Page MenuHomePhabricator

Explore a local dbt environment setup (independent from Conda)
Closed, ResolvedPublic

Description

Our current dbt development workflow relies on conda-analytics, which provides a prebuilt virtual environment with all the dependencies needed to run dbt. While this setup works and is widely used, it creates some complications:

  • We need to modify conda-analytics if we want to introduce new dependencies.
  • The CI/CD setup and likely the Production setup will work with Docker and a different setup, creating inconsistencies between all the environments.

To improve this, we propose creating a local environment setup directly within the dbt repository. This environment will be designed to run consistently across local development, CI/CD pipelines, and production.

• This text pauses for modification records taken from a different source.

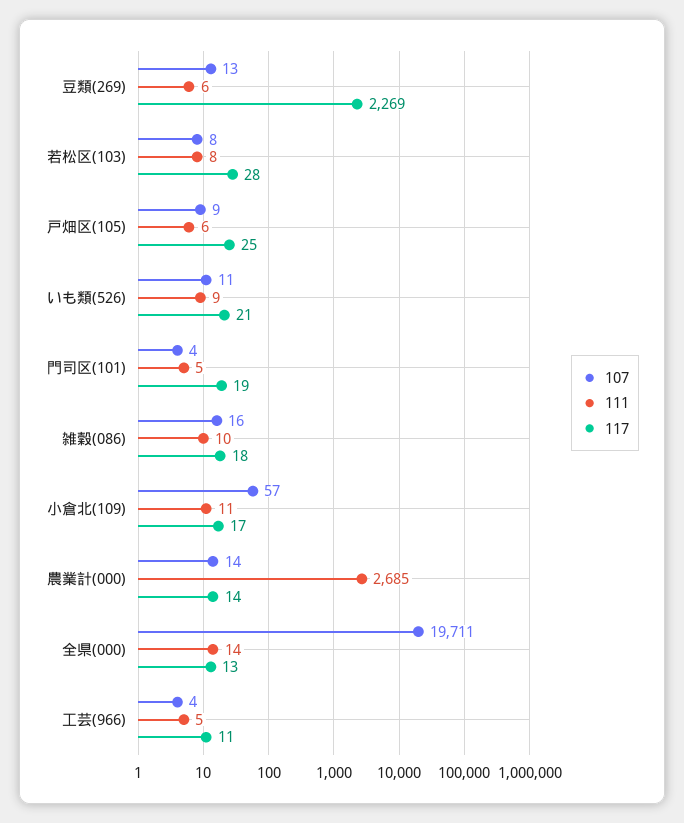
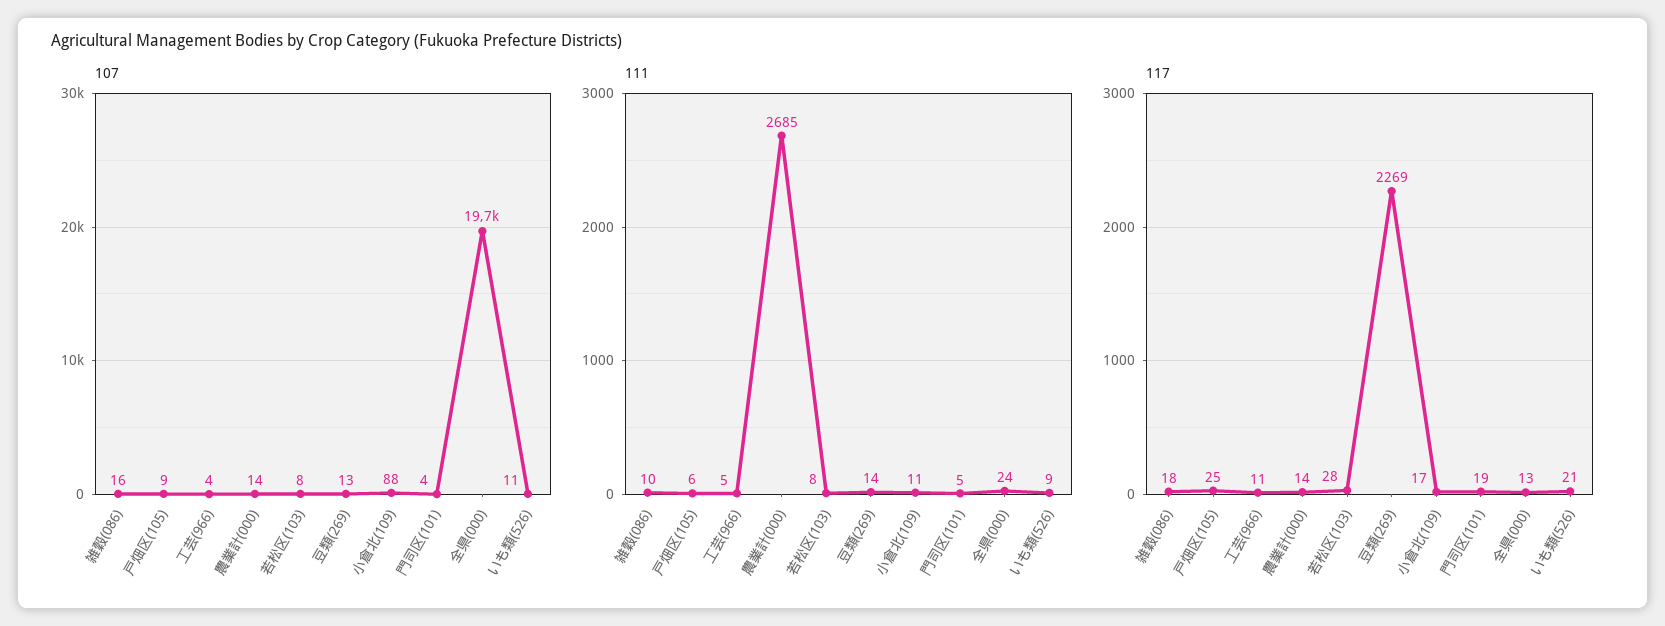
  {
    "107": {
      "豆類(269)": 13,
      "若松区(103)": 8,
      "戸畑区(105)": 9,
      "いも類(526)": 11,
      "門司区(101)": 4,
      "雑穀(086)": 16,
-     "小倉北(109)": 57,
+     "小倉北(109)": 88,
      "農業計(000)": 14,
      "全県(000)": 19711,
      "工芸(966)": 4
    },
    "111": {
-     "豆類(269)": 6,
+     "豆類(269)": 14,
      "若松区(103)": 8,
      "戸畑区(105)": 6,
      "いも類(526)": 9,
      "門司区(101)": 5,
      "雑穀(086)": 10,
      "小倉北(109)": 11,
      "農業計(000)": 2685,
-     "全県(000)": 14,
+     "全県(000)": 24,
      "工芸(966)": 5
    },
    "117": {
      "豆類(269)": 2269,
      "若松区(103)": 28,
      "戸畑区(105)": 25,
      "いも類(526)": 21,
      "門司区(101)": 19,
      "雑穀(086)": 18,
      "小倉北(109)": 17,
      "農業計(000)": 14,
      "全県(000)": 13,
      "工芸(966)": 11
    }
  }

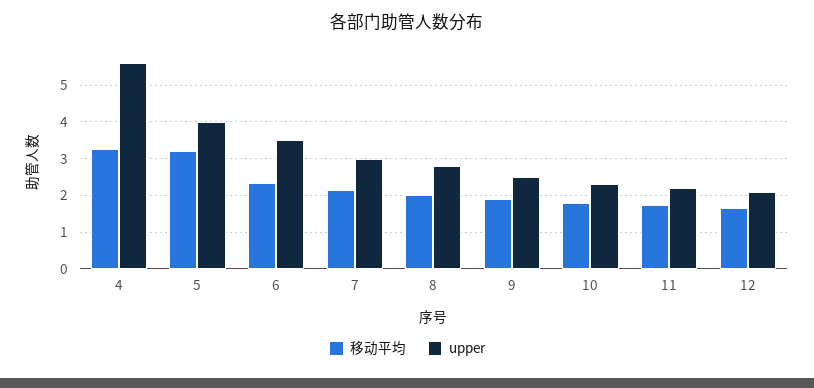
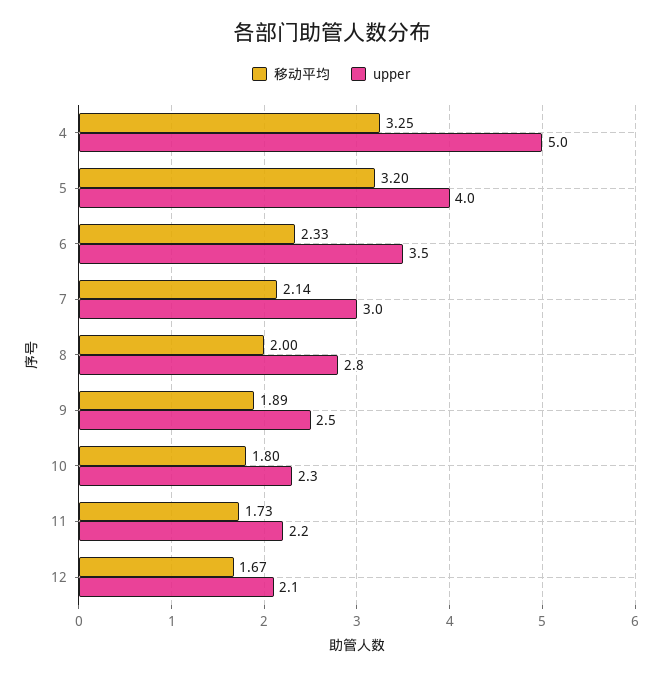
  {
    "移动平均": {
      "4": 3.25,
      "5": 3.2,
      "6": 2.33,
      "7": 2.14,
      "8": 2,
      "9": 1.89,
      "10": 1.8,
      "11": 1.73,
      "12": 1.67
    },
    "upper": {
-     "4": 5.6,
+     "4": 5,
      "5": 4,
      "6": 3.5,
      "7": 3,
      "8": 2.8,
      "9": 2.5,
      "10": 2.3,
      "11": 2.2,
      "12": 2.1
    }
  }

By defining the environment in the repo itself, developers will benefit from:

  • A self-contained setup: everything needed to run dbt is included in the repository, without relying on external packaging.
  • More consistency across environments.
  • Adding or updating dependencies can be done directly in the dbt repo, without waiting for updates in conda-analytics.

Some considerations:

  • The conda-analytics has not only dependencies, but some configurations that make possible to run a spark-session connected to the Hadoop cluster when runing on Stat machines. Probably some routes to the Hive and Hadoop configuration files.
  • Maybe a completely local setup is not worth with spark-session as it might require a Spark installation and we can still rely on the one in Stat machines.
  • Maybe a simpler solution is to have specific dbt dependencies in the dbt repository (like dbt and sqlfluff) and add the conda-analytics as a dependency. It would avoid the need of conda-analytics modifications but we'll still rely on it to connect to the cluster.
  • A local setup might require a tool for dependency management in Python

Event Timeline

Added some documentation in a Readme in a MR. The Conda-analytics is giving dependencies but also some environment variables.

Running dbt with Poetry in the stat machines work, but the Hive, Hadoop, and Spark config folders need to be configured.

poetry install

export HIVE_CONF_DIR=/etc/hive/conf
export SPARK_CONF_DIR=/etc/spark3/conf
export HADOOP_CONF_DIR=/etc/hadoop/conf
export SPARK_HOME=/usr/lib/spark3

poetry run dbt run

works on stat machines.